En résumé, pendant des siècles les populations algériennes (et maghrébines) partageaient les mêmes traditions et coutumes millénaires. Sur ces traditions est venue se greffer la nouvelle religion musulmane qui n'a que partiellement imprégné la majorité paysanne analphabète des régions du Maghreb, et encore moins modifié leur mode de vie et de pensée. Leur pratique religieuse était très sommaire, dépourvue de toute connaissance scripturale du Coran. Leur existence continuait à être régie, sans modification notable jusqu'au XXe siècle par ces traditions et ces coutumes. Ces nobles et précieuses traditions qu'il ne faut pas confondre avec la religion musulmane. En effet, il ne faut pas assimiler les rites musulmans qui se résumaient en l'observance de certains principes fondamentaux comme la prière et le jeûne, souvent accomplis mécaniquement, et les traditions et coutumes qui régentaient concrètement l'ensemble de la vie de la communauté, avec un attachement atavique aux principes moraux issus de ces traditions. Dès lors qu'on parvient à distinguer les deux registres, la religion musulmane telle qu'elle s'est répandue en Algérie, et les traditions profondément ancrées telles qu'elles régissaient réellement les populations algériennes (et au-delà de ses frontières), on saisira mieux la métamorphose historique de l'islam dans l'Algérie indépendante. En effet, sans cette coupure (quasi épistémologique) des deux niveaux d'appréhension (traditions et islam) de l'histoire de l'Algérie (du Maghreb), tels que je les ai résumés plus haut, la compréhension de l'apparition du radicalisme islamique demeurera toujours réductrice, pour ne pas dire erronée.
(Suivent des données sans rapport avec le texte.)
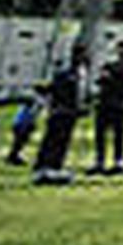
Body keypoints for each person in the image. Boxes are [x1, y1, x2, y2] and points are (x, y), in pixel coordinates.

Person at [33, 43, 89, 186]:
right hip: (61, 112)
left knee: (62, 140)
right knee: (54, 140)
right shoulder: (66, 74)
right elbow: (59, 92)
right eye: (82, 55)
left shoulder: (79, 74)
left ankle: (53, 166)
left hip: (69, 113)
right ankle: (47, 167)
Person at [91, 39, 123, 175]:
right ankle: (99, 161)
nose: (121, 52)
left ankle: (118, 162)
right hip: (104, 103)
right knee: (100, 134)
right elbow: (100, 81)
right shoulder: (109, 65)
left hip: (120, 105)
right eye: (119, 49)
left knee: (118, 135)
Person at [6, 91, 42, 166]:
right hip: (21, 125)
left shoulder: (27, 106)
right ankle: (12, 158)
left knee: (19, 143)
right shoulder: (31, 105)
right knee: (19, 143)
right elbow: (31, 115)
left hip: (20, 124)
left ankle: (14, 157)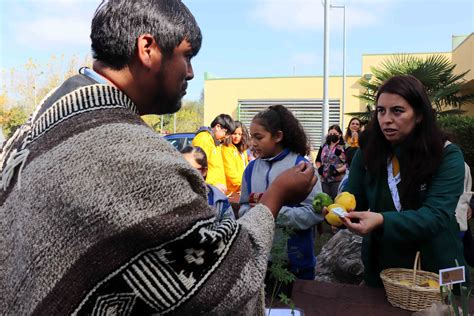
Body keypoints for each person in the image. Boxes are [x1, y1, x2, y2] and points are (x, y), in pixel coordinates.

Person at [0, 1, 318, 314]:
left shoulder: (49, 113)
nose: (191, 73)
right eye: (187, 56)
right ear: (148, 48)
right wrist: (274, 199)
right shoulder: (131, 154)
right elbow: (220, 283)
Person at [341, 75, 469, 287]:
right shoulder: (367, 153)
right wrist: (336, 210)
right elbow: (354, 199)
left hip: (438, 267)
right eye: (381, 111)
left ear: (419, 115)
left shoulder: (447, 155)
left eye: (397, 111)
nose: (386, 119)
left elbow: (435, 216)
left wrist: (381, 220)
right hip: (383, 269)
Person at [239, 105, 324, 282]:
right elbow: (244, 206)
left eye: (259, 137)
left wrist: (273, 212)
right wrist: (253, 213)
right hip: (259, 259)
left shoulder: (303, 168)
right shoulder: (250, 169)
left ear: (278, 136)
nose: (252, 143)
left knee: (296, 308)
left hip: (296, 262)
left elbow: (316, 212)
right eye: (251, 137)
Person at [181, 145, 235, 221]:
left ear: (204, 171)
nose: (185, 174)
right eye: (181, 169)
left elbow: (230, 227)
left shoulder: (218, 200)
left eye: (191, 170)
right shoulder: (169, 198)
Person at [192, 114, 235, 193]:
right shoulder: (203, 139)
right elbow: (196, 169)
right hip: (209, 192)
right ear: (218, 127)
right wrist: (211, 186)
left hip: (216, 192)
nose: (226, 137)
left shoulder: (215, 141)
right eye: (226, 133)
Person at [315, 125, 347, 200]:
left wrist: (337, 171)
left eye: (335, 134)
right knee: (326, 201)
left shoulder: (344, 146)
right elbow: (318, 160)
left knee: (337, 201)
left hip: (337, 179)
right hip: (324, 179)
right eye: (330, 134)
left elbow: (348, 163)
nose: (332, 136)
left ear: (340, 134)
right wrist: (319, 168)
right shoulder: (324, 146)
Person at [221, 120, 250, 195]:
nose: (237, 136)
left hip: (241, 189)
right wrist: (243, 185)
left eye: (240, 134)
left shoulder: (243, 150)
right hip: (232, 191)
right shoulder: (226, 149)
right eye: (234, 133)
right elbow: (230, 172)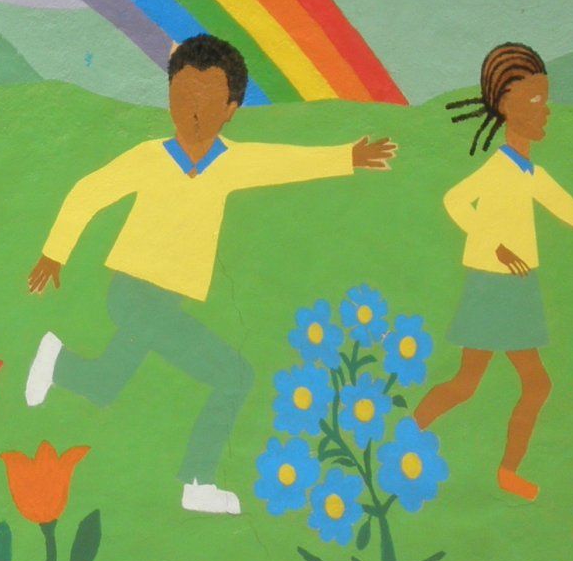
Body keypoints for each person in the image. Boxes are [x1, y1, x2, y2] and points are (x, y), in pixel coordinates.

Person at [25, 35, 397, 514]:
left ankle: (57, 361)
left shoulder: (231, 163)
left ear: (231, 108)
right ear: (169, 98)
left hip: (166, 300)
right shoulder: (149, 157)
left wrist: (347, 157)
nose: (193, 108)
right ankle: (197, 483)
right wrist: (55, 253)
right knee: (233, 377)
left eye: (207, 98)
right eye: (182, 96)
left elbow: (284, 163)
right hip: (134, 294)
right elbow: (88, 192)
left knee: (105, 383)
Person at [416, 43, 573, 501]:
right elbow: (455, 201)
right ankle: (409, 437)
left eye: (547, 100)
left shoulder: (528, 172)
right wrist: (494, 247)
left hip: (519, 289)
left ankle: (503, 470)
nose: (546, 112)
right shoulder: (500, 169)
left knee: (521, 384)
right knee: (470, 384)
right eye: (536, 101)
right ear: (506, 105)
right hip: (492, 287)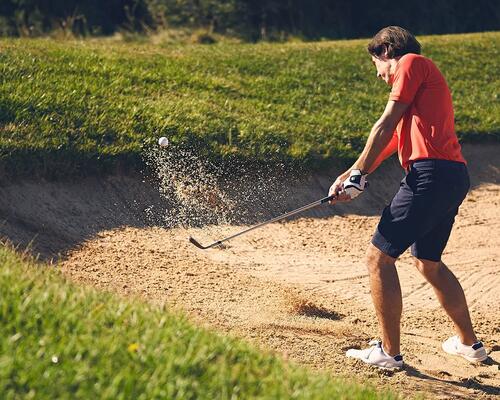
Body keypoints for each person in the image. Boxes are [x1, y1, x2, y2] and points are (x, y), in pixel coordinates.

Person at [330, 26, 487, 369]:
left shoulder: (411, 63)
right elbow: (388, 142)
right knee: (427, 261)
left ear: (386, 50)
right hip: (451, 176)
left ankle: (388, 353)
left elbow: (384, 123)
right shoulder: (418, 91)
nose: (379, 75)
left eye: (377, 65)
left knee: (378, 258)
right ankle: (469, 344)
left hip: (430, 176)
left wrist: (359, 175)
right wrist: (351, 173)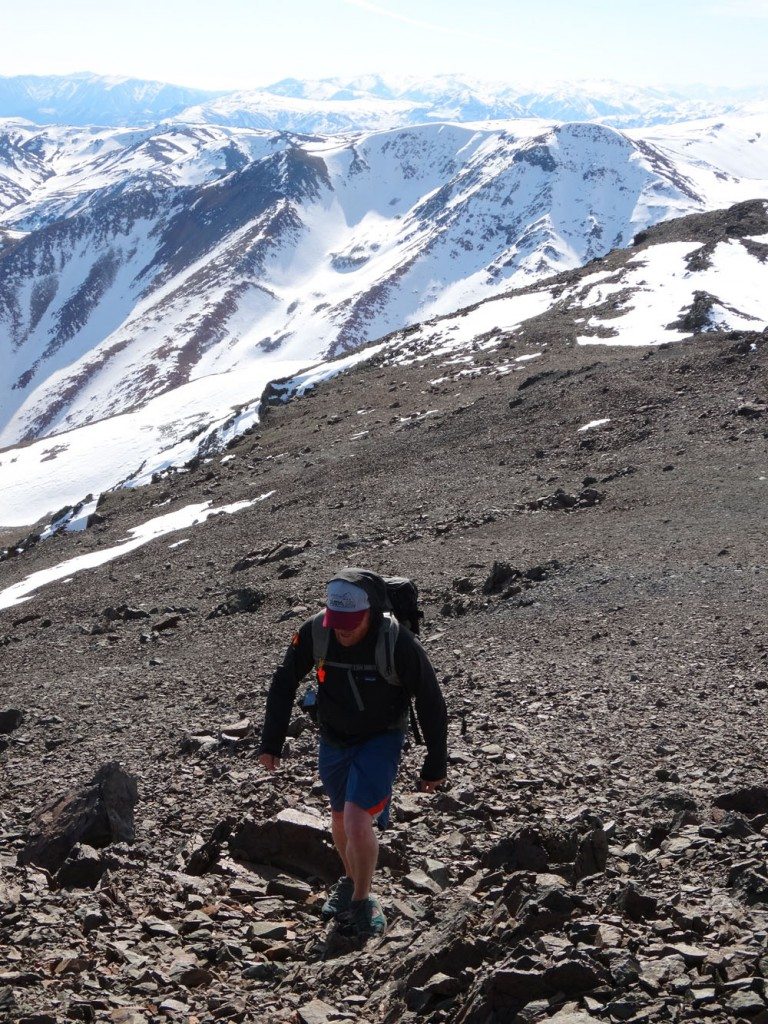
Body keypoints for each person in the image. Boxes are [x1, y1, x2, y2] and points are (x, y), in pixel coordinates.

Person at [258, 568, 448, 938]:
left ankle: (363, 902)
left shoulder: (397, 641)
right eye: (337, 621)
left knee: (358, 819)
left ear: (372, 612)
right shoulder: (316, 631)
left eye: (351, 622)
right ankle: (348, 881)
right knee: (340, 816)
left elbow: (430, 700)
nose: (342, 630)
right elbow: (283, 682)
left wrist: (435, 762)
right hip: (334, 736)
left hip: (381, 736)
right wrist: (271, 742)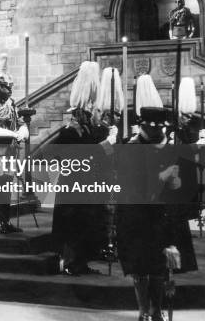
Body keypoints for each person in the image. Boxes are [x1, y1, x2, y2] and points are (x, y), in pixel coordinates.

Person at [117, 81, 198, 321]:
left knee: (161, 268)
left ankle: (157, 310)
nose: (158, 134)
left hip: (164, 218)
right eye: (154, 130)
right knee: (141, 268)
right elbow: (131, 186)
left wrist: (177, 183)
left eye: (161, 130)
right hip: (138, 217)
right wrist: (159, 178)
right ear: (143, 127)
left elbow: (183, 190)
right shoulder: (130, 149)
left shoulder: (170, 148)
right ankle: (144, 309)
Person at [51, 61, 118, 275]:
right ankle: (71, 262)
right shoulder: (69, 132)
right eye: (86, 111)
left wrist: (110, 143)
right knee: (74, 225)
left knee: (87, 224)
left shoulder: (90, 130)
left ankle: (81, 261)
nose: (89, 114)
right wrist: (107, 144)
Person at [0, 54, 29, 234]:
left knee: (7, 189)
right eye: (4, 86)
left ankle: (6, 221)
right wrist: (8, 133)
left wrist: (22, 131)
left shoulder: (12, 104)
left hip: (10, 152)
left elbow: (19, 122)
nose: (7, 90)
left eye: (9, 86)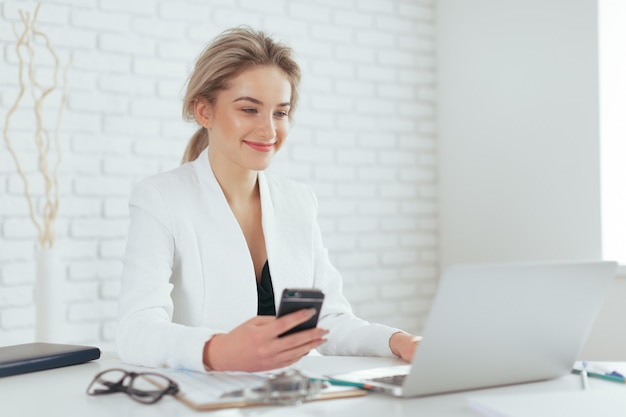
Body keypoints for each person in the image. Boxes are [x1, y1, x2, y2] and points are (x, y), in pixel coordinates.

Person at [116, 26, 421, 373]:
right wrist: (216, 350)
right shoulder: (161, 198)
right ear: (204, 111)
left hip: (294, 396)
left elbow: (327, 321)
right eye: (249, 110)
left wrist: (398, 342)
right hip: (209, 399)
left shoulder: (298, 201)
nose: (269, 131)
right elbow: (135, 329)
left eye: (280, 112)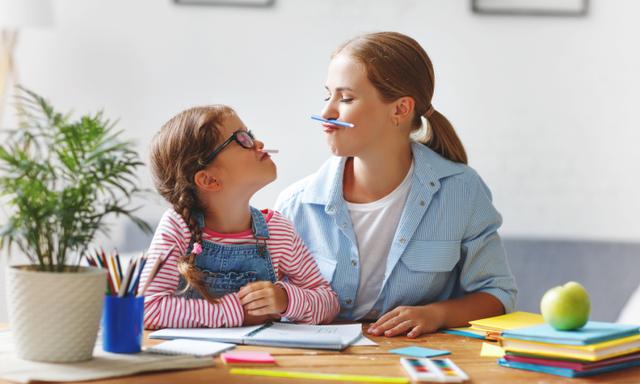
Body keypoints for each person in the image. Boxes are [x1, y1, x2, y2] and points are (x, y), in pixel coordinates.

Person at [275, 32, 517, 338]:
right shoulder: (295, 204)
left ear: (400, 109)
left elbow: (498, 294)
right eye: (328, 96)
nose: (327, 112)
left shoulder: (462, 191)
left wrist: (437, 314)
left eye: (346, 98)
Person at [141, 105, 339, 329]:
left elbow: (328, 302)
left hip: (268, 360)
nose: (258, 144)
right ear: (208, 180)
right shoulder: (178, 227)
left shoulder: (277, 231)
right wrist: (236, 312)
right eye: (242, 139)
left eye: (250, 134)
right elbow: (147, 308)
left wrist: (286, 300)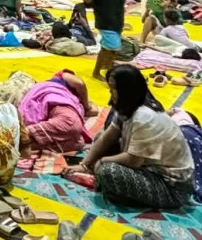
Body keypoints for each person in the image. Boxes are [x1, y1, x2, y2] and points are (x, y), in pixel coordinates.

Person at [63, 66, 193, 209]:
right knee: (100, 137)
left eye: (113, 88)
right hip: (148, 168)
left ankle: (115, 190)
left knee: (108, 171)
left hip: (171, 187)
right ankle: (110, 185)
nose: (110, 92)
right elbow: (107, 137)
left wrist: (102, 161)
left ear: (126, 89)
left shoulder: (144, 116)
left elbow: (134, 160)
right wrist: (84, 165)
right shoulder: (127, 107)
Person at [89, 0, 153, 81]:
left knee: (107, 49)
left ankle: (98, 71)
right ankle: (109, 73)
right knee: (114, 47)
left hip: (118, 23)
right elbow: (89, 2)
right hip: (105, 24)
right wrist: (87, 2)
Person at [20, 71, 94, 153]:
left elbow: (95, 110)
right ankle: (25, 133)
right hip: (52, 100)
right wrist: (86, 105)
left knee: (79, 142)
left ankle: (26, 143)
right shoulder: (60, 77)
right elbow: (80, 84)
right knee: (71, 124)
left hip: (35, 109)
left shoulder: (72, 99)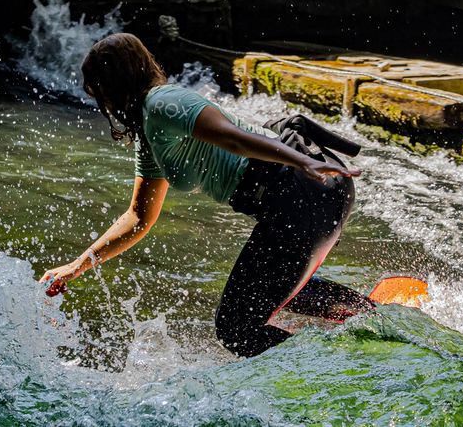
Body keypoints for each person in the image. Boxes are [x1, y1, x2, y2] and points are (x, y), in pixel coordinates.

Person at [41, 33, 374, 357]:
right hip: (298, 197)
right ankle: (371, 317)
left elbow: (232, 138)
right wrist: (77, 266)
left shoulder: (164, 104)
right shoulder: (151, 131)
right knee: (264, 296)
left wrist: (300, 161)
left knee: (236, 328)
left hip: (302, 189)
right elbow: (138, 217)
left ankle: (336, 368)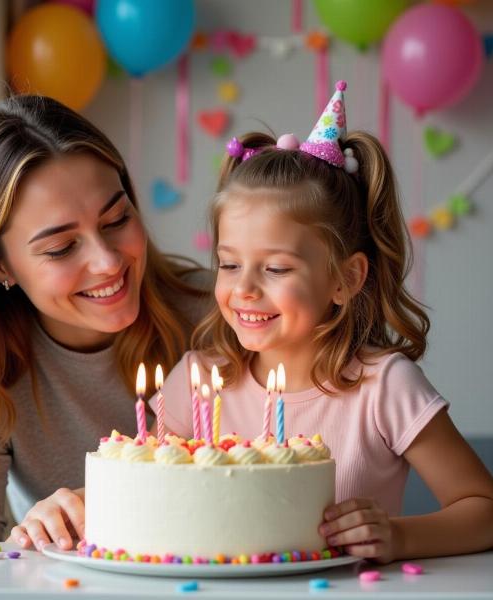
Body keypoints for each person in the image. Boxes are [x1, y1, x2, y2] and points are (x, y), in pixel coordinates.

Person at [147, 81, 493, 563]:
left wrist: (400, 537)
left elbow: (482, 507)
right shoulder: (198, 379)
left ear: (345, 279)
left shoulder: (384, 387)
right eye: (229, 264)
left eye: (276, 268)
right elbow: (143, 495)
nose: (244, 288)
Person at [0, 95, 209, 545]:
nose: (107, 262)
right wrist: (32, 545)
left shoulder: (223, 315)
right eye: (61, 248)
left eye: (117, 218)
Quelques éclaircissements sur le concept d'islamisme
Parvenu à ce point d'analyse, annonçons que nous quittons les rappels historiques pour aborder la question de l'islam radical apparu au lendemain de l'indépendance de l'Algérie. Il n'est pas inutile de noter d'emblée la coïncidence entre la naissance de l'Etat-nation algérien et le surgissement de l'islamisme. En effet, on ne peut pas comprendre et expliquer l'apparition de l'islamisme sans le situer dans le prolongement de la fondation de l'Etat algérien. Sans édification de l'Etat algérien, pas d'enfantement de l'islam radical. Sans structures étatiques éducatives et médiatiques construites au lendemain de l'indépendance, l'islamisme n'aurait jamais vu le jour. Il serait demeuré dans la nuit de ses ténébreuses et sages pratiques locales. A ce stade de notre étude, il serait temps d'apporter quelques éclaircissements sur le concept d'islamisme. De nos jours, il est fréquent de le définir comme la forme radicale, extrémiste de l'islam. L'islam étant défini ici, a contrario, comme la pratique saine, associé au culte exercé par nos parents, nos aïeux dans un esprit de tolérance.